* [TRY IT] From the data below, retype exactly the lines starting with the one that contains "immunohistochemical stain shows" and ending with the one that contains "staining of high-grade", both included.

* [RECORDS FOR THE EXERCISE]
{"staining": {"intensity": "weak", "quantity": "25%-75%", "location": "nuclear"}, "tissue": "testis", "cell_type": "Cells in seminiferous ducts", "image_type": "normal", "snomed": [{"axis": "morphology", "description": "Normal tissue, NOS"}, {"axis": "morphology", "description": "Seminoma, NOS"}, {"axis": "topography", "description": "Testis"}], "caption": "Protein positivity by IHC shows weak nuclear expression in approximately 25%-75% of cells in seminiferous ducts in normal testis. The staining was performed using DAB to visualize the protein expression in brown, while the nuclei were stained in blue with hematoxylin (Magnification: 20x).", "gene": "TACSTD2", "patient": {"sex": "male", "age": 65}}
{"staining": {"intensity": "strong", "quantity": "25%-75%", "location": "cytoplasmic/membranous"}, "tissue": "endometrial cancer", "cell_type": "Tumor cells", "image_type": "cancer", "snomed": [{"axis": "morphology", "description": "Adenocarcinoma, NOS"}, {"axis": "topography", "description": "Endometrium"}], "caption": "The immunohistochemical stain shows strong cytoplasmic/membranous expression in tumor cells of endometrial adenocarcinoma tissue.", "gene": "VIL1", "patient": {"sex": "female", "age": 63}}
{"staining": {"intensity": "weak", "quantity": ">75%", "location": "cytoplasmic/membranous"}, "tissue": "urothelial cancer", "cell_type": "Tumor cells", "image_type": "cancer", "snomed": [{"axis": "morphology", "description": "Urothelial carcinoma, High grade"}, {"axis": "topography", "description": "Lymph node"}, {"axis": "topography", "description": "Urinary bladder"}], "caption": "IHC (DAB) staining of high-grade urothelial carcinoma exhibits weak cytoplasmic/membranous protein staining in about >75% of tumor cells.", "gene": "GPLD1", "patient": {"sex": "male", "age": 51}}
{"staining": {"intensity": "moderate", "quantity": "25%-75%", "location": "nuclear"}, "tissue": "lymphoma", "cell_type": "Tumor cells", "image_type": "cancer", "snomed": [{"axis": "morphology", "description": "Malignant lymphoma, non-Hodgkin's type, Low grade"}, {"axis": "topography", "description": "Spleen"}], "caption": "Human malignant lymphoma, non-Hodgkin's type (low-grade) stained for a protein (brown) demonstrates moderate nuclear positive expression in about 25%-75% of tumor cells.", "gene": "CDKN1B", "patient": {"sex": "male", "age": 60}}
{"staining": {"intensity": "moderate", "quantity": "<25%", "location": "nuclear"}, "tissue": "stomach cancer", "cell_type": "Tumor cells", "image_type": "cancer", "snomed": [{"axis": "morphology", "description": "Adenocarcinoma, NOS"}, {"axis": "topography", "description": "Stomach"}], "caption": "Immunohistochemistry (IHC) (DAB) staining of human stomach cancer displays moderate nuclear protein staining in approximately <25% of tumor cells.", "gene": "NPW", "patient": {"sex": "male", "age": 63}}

* [ANSWER]
{"staining": {"intensity": "strong", "quantity": "25%-75%", "location": "cytoplasmic/membranous"}, "tissue": "endometrial cancer", "cell_type": "Tumor cells", "image_type": "cancer", "snomed": [{"axis": "morphology", "description": "Adenocarcinoma, NOS"}, {"axis": "topography", "description": "Endometrium"}], "caption": "The immunohistochemical stain shows strong cytoplasmic/membranous expression in tumor cells of endometrial adenocarcinoma tissue.", "gene": "VIL1", "patient": {"sex": "female", "age": 63}}
{"staining": {"intensity": "weak", "quantity": ">75%", "location": "cytoplasmic/membranous"}, "tissue": "urothelial cancer", "cell_type": "Tumor cells", "image_type": "cancer", "snomed": [{"axis": "morphology", "description": "Urothelial carcinoma, High grade"}, {"axis": "topography", "description": "Lymph node"}, {"axis": "topography", "description": "Urinary bladder"}], "caption": "IHC (DAB) staining of high-grade urothelial carcinoma exhibits weak cytoplasmic/membranous protein staining in about >75% of tumor cells.", "gene": "GPLD1", "patient": {"sex": "male", "age": 51}}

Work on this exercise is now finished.